### Alıntılanan Metin
---
İstanbul Bölge İdare Mahkemesi 6. İdari Dava Dairesi 2020/141 Esas 2020/417 Karar
Karar Dilini Çevir:

Dairesi: 6. İdari Dava Dairesi
Esas No: 2020/141
Karar No: 2020/417
Karar Tarihi: 10.06.2020



(2709 S. K. m. 125) (3194 S. K. m. 22, 23) (6306 S. K. m. 1, 7) (2464 S. K. m. 80, Ek m. 1, 5, 6) (6306 sayılı Kanunun Uygulama Yönetmeliği m. 1)
 
İSTEMİN ÖZETİ: Davacı tarafından, İstanbul İli, Beylikdüzü İlçesi, ……… Mahallesi, 606 ada, 71 parselde kayıtlı taşınmaz üzerinde ruhsat aşamasında yapının her türlü harç ve ücretten muaf olduğu halde kendisinden 2.563,41 TL temel üstü ücreti ile yapılan inşaata ilişkin olarak 3194 sayılı İmar Kanunun 23. maddesi uyarınca 25.846,03 TL alt yapı katılım bedeli olarak 09.01.2019 tarihinde tahsil edilen bedelin iadesi istemiyle 21.02.2019 tarihinde yapılan başvurunun zımnen reddi üzerine, anılan işlemin iptali ve yapılan ödemenin yasal faizi ile birlikte iadesine karar verilmesi istemiyle açılan davada; "Davacı tarafından yukarıda bahsedilen parsel üzerinde yapılan yeni inşaat nedeniyle temel üstü ücreti ile 3194 sayılı kanunun 23. maddesi hükmü uyarınca daha önceden herhangi bir alt yapı katılım bedelinin ödenmemiş olduğu da dikkate alınarak davacıdan tahsil olunan söz konusu bedellere ilişkin dava konusu işlemde hukuka aykırılık bulunmamakta olup, davacının ödemiş olduğu miktarın tazminine ilişkin talebi de yerinde görülmemiştir." gerekçesiyle davanın reddine karar veren İstanbul 3. İdare Mahkemesinin 21/10/2019 tarih ve E:2019/1092, K:2019/2266 sayılı kararının; 6306 sayılı Kanun uyarınca riskli yapı olarak belirlenen yapının yıkılarak yeniden inşa edilen yapı nedeniyle anılan Kanunda yer alan muafiyet hükmü gereği herhangi bir harç ve ücret tahsilinin yapılamayacağı, diğer taraftan davalı idarece Kanun değişikliğinin geçmişe etkili olarak uygulandığı iddialarıyla istinaf yoluyla incelenerek kaldırılması istenilmektedir.
---
[Bir veri kümesinden girdiler]
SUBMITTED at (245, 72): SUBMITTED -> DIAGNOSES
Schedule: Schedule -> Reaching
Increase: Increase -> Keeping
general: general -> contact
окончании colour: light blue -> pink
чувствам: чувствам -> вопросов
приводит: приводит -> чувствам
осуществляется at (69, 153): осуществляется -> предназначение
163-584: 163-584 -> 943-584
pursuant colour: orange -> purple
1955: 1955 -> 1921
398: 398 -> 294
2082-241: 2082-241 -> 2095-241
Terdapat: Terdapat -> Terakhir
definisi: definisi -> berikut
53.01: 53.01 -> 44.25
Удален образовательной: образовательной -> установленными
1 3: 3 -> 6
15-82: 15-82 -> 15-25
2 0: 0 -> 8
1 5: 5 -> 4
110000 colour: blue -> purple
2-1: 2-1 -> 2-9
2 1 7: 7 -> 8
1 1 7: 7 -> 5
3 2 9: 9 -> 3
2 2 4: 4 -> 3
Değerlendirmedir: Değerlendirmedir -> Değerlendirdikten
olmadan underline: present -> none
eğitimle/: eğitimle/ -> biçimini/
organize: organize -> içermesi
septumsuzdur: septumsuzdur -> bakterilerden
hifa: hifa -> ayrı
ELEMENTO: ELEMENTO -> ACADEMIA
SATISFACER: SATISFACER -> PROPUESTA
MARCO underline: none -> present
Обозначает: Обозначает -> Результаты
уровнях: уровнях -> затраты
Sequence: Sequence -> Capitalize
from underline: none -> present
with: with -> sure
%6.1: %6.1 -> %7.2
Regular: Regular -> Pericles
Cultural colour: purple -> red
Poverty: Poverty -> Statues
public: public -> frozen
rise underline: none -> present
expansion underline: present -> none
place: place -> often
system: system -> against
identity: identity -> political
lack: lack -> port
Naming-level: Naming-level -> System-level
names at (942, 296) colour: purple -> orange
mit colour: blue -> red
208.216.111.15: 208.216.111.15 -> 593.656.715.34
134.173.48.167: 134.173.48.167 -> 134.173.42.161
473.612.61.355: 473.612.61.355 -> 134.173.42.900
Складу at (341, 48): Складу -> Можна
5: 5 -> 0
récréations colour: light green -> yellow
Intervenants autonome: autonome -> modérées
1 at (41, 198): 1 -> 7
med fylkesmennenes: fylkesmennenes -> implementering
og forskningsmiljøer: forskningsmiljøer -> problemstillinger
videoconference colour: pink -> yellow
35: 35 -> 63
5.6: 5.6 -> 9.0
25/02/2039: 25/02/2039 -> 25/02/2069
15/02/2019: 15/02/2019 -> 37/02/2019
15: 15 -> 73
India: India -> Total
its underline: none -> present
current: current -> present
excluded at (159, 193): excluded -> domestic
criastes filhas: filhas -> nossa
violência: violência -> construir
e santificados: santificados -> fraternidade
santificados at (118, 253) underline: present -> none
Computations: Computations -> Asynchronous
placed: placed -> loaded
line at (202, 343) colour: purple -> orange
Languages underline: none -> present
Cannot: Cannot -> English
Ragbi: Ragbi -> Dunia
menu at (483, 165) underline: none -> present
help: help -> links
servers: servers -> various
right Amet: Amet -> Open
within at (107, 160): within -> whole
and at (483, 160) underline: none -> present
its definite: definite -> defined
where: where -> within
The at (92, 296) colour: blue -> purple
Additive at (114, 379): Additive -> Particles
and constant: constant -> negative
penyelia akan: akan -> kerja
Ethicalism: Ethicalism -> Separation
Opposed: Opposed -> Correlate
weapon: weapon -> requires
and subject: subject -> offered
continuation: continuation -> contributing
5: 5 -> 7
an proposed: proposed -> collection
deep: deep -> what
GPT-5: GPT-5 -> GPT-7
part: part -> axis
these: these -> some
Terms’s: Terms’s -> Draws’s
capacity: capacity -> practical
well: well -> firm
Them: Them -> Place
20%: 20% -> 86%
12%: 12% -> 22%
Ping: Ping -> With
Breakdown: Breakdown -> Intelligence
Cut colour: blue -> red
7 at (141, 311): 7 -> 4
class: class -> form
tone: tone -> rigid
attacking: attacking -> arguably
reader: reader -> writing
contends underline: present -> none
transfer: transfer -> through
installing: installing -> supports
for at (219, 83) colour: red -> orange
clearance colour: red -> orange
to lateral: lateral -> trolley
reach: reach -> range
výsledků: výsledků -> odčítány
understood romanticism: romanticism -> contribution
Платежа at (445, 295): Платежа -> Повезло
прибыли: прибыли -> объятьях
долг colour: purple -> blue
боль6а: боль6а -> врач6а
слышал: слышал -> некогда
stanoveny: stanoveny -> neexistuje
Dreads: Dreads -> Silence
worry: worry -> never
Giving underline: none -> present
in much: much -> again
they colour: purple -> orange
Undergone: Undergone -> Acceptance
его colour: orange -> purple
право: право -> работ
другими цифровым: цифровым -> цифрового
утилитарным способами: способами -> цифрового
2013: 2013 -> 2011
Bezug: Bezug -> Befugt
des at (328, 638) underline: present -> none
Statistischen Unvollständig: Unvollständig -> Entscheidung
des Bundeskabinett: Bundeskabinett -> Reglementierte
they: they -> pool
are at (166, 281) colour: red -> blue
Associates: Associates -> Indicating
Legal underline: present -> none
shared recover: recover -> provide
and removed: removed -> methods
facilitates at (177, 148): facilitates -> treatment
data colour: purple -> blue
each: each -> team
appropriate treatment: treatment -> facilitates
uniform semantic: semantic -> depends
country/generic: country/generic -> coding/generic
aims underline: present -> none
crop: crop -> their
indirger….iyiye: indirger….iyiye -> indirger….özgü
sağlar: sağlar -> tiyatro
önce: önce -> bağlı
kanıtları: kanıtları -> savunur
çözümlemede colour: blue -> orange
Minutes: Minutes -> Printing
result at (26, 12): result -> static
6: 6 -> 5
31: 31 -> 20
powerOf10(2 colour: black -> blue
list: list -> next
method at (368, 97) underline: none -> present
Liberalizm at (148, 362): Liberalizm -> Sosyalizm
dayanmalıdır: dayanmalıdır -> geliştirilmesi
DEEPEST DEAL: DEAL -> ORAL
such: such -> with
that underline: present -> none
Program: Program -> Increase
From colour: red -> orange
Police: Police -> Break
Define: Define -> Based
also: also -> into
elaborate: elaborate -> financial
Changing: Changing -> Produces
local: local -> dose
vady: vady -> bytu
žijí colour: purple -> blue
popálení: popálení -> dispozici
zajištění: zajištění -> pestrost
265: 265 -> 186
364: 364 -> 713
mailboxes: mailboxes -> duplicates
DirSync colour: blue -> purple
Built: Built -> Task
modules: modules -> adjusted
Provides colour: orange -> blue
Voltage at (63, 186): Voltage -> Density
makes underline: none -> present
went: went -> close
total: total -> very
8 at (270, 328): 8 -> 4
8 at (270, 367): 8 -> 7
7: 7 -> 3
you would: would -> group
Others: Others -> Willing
---
### Yapılacak İşler
(a) Alt yapı katılım bedeline ilişkin mahkeme kararından aşağıdaki soruları yanıtlayınız:
(i) Kararın tarihi nedir?
(ii) Davacıdan tahsil edilen temel üstü ücreti ne kadardır?
(iii) Davayı reddeden ilk derece mahkemesi hangisidir?
(b) Alt yapı katılım bedeline ilişkin mahkeme kararının devamını, metnin son cümlesinden sonra gelecek şekilde yazınız.

### Görev Bazında Sonuçlar
(a)
(i) 10.06.2020
(ii) 2.563,41 TL
(iii) İstanbul 3. İdare Mahkemesi

(b)
 
SAVUNMANIN ÖZETİ: İstinaf talebinin reddi gerektiği savunulmaktadır.
 
TÜRK MİLLETİ ADINA
 
Karar veren İstanbul Bölge İdare Mahkemesi Altıncı İdare Dava Dairesince; dava dosyasındaki bilgi ve belgeler incelenerek işin gereği görüşüldü:
 
Dava; davacı tarafından, İstanbul İli, Beylikdüzü İlçesi, A1 Mahallesi, 606 ada, 71 parselde kayıtlı taşınmaz üzerinde ruhsat aşamasında yapının her türlü harç ve ücretten muaf olduğu halde kendisinden 2.563,41 TL temel üstü ücreti ile yapılan inşaata ilişkin olarak 3194 sayılı İmar Kanunun 23. maddesi uyarınca 25.846,03 TL alt yapı katılım bedeli olarak 09.01.2019 tarihinde tahsil edilen bedelin iadesi istemiyle 21.02.2019 tarihinde yapılan başvurunun zimmen reddi üzerine, anılan işlemin iptali ve yapılan ödemenin yasal faizi ile birlikte iadesine karar verilmesi istemiyle açılmıştır.
 
İdare Mahkemesince; yukarıda aktarılan gerekçeyle davanın reddine karar verilmiştir.
 
31/05/2012 tarih ve 28309 sayılı Resmi Gazetede yayımlanarak yürürlüğe giren 6306 sayılı Afet Riski Altındaki Alanların Dönüştürülmesi Hakkında Kanunun 1. maddesinde, bu Kanunun amacının, afet riski altındaki alanlar ile bu alanlar dışındaki riskli yapıların bulunduğu arsa ve arazilerde, fen ve sanat norm ve standarlarına uygun, sağlıklı ve güvenli yasama çevrelerini teşkil etmek üzere iyileştirme, tasfiye ve yenilemelere dair usul ve esasları belirlemek olduğuna işaret edilmiştir.
 
6306 sayılı Kanunun Uygulama Yönetmeliğinin 1. maddesinde de bu Yönetmeliğin amacının, 6306 sayılı Kanun uyarınca, riskli yapılar ile riskli alan ve riskli yapı alanlarının tespitine, riskli yapıların yıktırılmasına, yapılacak planlamaya, dönüştürmeye tabi tutulacak taşınmazların değişiminin tespitine, hak sahibi olacaklarla yapılacak anlaşmaya ve yapılacak yardımlara, yeniden yapılacak yapılara ilişkin usul ve esasları belirlemek olduğu belirlenmiştir.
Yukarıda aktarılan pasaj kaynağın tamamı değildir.